Mike looked at the Doctor.  “Why did you have to take away all of her intelligence?”

“There wasn’t time to do an in depth study.  I had to think fast.  One day we’ll get it right, but until then we’ll just have to be patient and teach her a few things every day.”  The Doctor opened the TARDIS doors and stood back so that Alice could drive herself inside.

“Well just as long as we do our best, she’s not beyond hope.”  Mike slipped the tired Molly into the Doctors coat pocket.

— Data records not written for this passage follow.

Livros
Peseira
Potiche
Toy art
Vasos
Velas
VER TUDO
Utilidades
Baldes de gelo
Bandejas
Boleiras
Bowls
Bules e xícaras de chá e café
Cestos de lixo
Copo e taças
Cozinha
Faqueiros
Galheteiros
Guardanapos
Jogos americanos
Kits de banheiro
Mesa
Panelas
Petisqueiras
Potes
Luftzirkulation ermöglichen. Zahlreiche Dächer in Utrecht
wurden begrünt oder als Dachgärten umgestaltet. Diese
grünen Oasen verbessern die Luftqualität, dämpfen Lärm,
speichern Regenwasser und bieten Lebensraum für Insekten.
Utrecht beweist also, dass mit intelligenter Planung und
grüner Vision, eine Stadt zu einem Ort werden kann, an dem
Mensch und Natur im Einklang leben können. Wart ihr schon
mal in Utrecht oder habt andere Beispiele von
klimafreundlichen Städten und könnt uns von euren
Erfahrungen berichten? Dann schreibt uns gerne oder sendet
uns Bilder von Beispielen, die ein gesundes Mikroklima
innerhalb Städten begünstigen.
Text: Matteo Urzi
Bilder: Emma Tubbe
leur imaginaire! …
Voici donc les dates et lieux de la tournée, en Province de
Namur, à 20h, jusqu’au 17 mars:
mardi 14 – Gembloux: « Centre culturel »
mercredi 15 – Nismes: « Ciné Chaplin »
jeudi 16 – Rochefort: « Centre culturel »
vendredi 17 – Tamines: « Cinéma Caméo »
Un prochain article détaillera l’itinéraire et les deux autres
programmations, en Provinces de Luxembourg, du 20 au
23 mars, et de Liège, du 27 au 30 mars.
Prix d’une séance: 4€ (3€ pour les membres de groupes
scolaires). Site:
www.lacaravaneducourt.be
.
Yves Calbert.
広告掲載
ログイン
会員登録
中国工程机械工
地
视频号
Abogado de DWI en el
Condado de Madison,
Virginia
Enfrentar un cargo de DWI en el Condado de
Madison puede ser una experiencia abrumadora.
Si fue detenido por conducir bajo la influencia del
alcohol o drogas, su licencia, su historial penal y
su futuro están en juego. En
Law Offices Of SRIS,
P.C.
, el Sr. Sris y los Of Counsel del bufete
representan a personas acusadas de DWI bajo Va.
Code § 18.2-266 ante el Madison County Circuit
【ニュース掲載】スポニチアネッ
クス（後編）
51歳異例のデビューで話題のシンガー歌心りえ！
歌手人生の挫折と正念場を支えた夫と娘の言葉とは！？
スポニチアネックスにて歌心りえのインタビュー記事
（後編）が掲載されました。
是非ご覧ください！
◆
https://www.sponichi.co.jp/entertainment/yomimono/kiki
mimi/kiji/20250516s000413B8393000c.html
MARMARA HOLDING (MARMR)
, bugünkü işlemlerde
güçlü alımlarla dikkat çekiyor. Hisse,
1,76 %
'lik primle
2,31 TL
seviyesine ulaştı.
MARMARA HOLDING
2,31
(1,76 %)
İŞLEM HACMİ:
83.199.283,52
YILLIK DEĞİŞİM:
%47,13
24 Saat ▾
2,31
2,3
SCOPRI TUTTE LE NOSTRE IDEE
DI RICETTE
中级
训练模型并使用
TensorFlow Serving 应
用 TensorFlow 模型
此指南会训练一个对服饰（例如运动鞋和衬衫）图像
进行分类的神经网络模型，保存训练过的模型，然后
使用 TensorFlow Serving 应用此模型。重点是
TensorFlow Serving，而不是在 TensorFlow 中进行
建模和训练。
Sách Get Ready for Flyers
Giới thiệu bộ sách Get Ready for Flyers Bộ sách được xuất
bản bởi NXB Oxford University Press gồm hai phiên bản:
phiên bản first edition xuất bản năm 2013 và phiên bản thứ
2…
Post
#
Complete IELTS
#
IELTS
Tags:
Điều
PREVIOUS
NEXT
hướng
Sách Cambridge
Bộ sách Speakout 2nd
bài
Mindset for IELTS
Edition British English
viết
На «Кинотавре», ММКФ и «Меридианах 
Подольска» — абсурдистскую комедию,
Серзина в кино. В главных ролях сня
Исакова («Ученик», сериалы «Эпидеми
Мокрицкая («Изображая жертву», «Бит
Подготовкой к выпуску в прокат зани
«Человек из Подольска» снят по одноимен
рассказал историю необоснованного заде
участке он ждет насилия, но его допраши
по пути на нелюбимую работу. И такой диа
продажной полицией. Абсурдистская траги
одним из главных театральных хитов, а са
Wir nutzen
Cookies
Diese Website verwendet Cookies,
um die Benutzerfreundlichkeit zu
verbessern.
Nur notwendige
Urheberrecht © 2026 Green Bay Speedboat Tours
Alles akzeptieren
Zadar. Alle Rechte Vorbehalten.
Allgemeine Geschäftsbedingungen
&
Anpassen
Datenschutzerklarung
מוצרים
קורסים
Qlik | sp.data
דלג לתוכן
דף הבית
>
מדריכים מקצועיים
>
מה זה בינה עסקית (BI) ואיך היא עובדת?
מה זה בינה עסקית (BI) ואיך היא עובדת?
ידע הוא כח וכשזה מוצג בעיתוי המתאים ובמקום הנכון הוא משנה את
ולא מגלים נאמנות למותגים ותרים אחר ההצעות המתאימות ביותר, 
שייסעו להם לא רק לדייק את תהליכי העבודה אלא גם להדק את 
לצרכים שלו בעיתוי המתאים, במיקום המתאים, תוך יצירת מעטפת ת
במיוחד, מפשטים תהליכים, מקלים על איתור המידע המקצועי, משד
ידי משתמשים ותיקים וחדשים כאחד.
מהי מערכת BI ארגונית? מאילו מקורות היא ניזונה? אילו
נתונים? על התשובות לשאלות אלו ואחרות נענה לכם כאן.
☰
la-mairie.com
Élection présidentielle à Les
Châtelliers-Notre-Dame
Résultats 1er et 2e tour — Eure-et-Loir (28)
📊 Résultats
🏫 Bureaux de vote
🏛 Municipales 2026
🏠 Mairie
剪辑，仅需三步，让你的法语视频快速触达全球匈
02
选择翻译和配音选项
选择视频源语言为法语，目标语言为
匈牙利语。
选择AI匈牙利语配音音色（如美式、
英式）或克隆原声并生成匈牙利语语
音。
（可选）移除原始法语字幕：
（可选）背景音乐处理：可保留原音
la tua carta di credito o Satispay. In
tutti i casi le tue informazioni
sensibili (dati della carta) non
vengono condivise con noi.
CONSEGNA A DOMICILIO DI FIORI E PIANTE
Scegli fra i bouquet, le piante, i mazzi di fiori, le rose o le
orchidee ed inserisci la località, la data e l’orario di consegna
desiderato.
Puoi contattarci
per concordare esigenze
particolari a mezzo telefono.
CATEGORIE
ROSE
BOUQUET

“There’s always hope Mike, we may forget about it for a while but it never goes away.  We just have to look for it.”

Mike nodded slowly, he was still feeling miserable inside but he had to hope that one day the pain of his loss would fade, leaving him with only happy memories.  “We’d better get inside, you know how upset she gets if she misses Button Moon.”

The Doctor followed Mike into the TARDIS.  “I’ll just set the co-ordinates for our next destination.”

 

 

Bambara and Green watched silently as the blue box vanished.

“Will we see them again sir?”  Greene asked.

“Probably.  The Doctor always drops by when you least expect him.  You did well getting that guy single-handed, I’m putting you down for an award for bravery.  The promotion board like that sort of thing and I expect nothing less.”